The idea of creating biodiesel from coffee grounds goes back several years, but it's still being researched and refined. The process works by soaking the grounds in an organic solvent and then putting them through a process called transesterification. The BBC show Bang Goes the Theory even converted a Volkswagen Scirocco to run on the gasified coffee years ago.
The Bath study tested 20 different coffee variations across region, brewing technique and even caffeinated versus decaffeinated to determine if the changes affected oil content. It turned out that it didn't. Fresh grounds contained between 11 and 15 percent oil by weight for the varieties it tested, and used ground contained between 7 and 13 percent.
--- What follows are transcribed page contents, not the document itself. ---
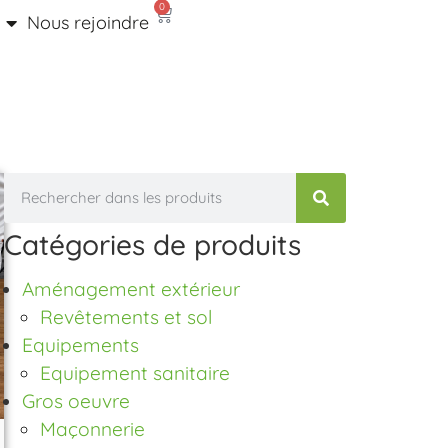
0
Nous rejoindre
Catégories de produits
Aménagement extérieur
Revêtements et sol
Equipements
Equipement sanitaire
Gros oeuvre
Maçonnerie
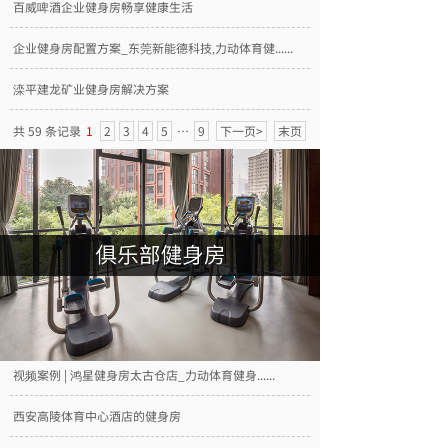
百威啤酒企业健身房畅享健康生活
企业健身房配置方案_东莞新能德科技,力动体育健......
滦平建龙矿业健身房解决方案
共 59 条记录
1
2
3
4
5
…
9
下一页>
末页
视频案例 | 鸿星健身房太古仓店_力动体育健身......
西安高陵体育中心酒店的健身房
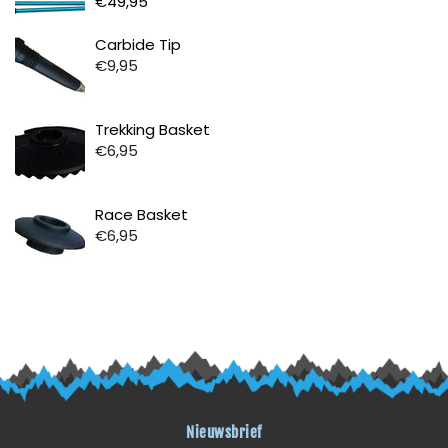
€49,95
Prijs
Carbide Tip
€9,95
Prijs
Trekking Basket
€6,95
Prijs
Race Basket
€6,95
Nieuwsbrief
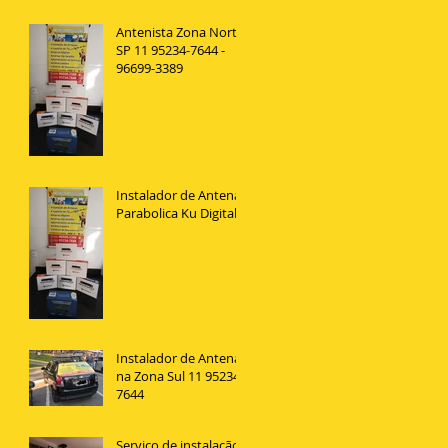
Antenista Zona Norte
SP 11 95234-7644 -
96699-3389
Instalador de Antena
Parabolica Ku Digital
Instalador de Antenas
na Zona Sul 11 95234
7644
Serviço de instalação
Coffee ground-based biofuel could be revolutionary. Researchers who authored the study think that the conversion process is simple enough that it could be done by neighborhood coffee shops to create a personal supply of biodiesel. They predict a shop producing about 22 pounds (10kg) of grounds a day could make about half a gallon of biofuel (2 liters). While that's a relatively small amount, it's from a source that would otherwise usually just be thrown away. Scroll down to read the University's press release about the study, and click here to read its abstract.
Researchers used 20 different types of coffee to assess the quality of biofuel produced from each one
New research from our Centre for Sustainable Chemical Technologies shows that waste coffee grinds could be used to make biodiesel.
Oil can be extracted from coffee grounds by soaking them in an organic solvent, before being chemically transformed into biodiesel via a process called "transesterification". The study, recently published in the ACS Journal Energy & Fuels, looked at how the fuel properties varied depending on the type of coffee used.
As part of the study, the researchers made biofuel from ground coffee produced in 20 different geographic regions, including caffeinated and decaffeinated forms, as well as Robusta and Arabica varieties.
Dr Chris Chuck, Whorrod Research Fellow from our Department of Chemical Engineering, explained: "Around 8 million tonnes of coffee are produced globally each year and ground waste coffee contains up to 20 per cent oil per unit weight.
"This oil also has similar properties to current feedstocks used to make biofuels. But, while those are cultivated specifically to produce fuel, spent coffee grounds are waste. Using these, there's a real potential to produce a truly sustainable second-generation biofuel."
The research found that there was a reasonably standard composition and little variation in the relevant physical properties of the fuels, irrespective of the source. This means that all waste coffee grounds are a viable feedstock for producing biodiesel.
Dr Chuck explained: "The yields and properties of biodiesel can differ depending on the growth conditions of current biodiesel feedstocks, sometimes causing them to fall out of specification. The uniformity across the board for the coffee biodiesel fuel is good news for biofuel producers and users."
The researchers suggest that while coffee biodiesel would be a relatively minor part of the energy mix, it could be produced on a small scale by coffee shop chains to fuel vehicles used for deliveries. These same delivery vehicles could be used to collect spent coffee grinds and take them to a central biodiesel production facility to be processed. Companies such as London-based bio-bean already produce biodiesel and biomass pellets from waste coffee grounds.
Rhodri Jenkins, a PhD student in Sustainable Chemical Technologies and first author of the study, said: "We estimate that a small coffee shop would produce around 10kg of coffee waste per day, which could be used to produce around 2 litres of biofuel.
"There is also a large amount of waste produced by the coffee bean roasting industry, with defective beans being thrown away. If scaled up, we think coffee biodiesel has great potential as a sustainable fuel source."
The researchers are also looking at using other types of food waste as a feedstock to make biofuels and expect to publish their findings later in this year.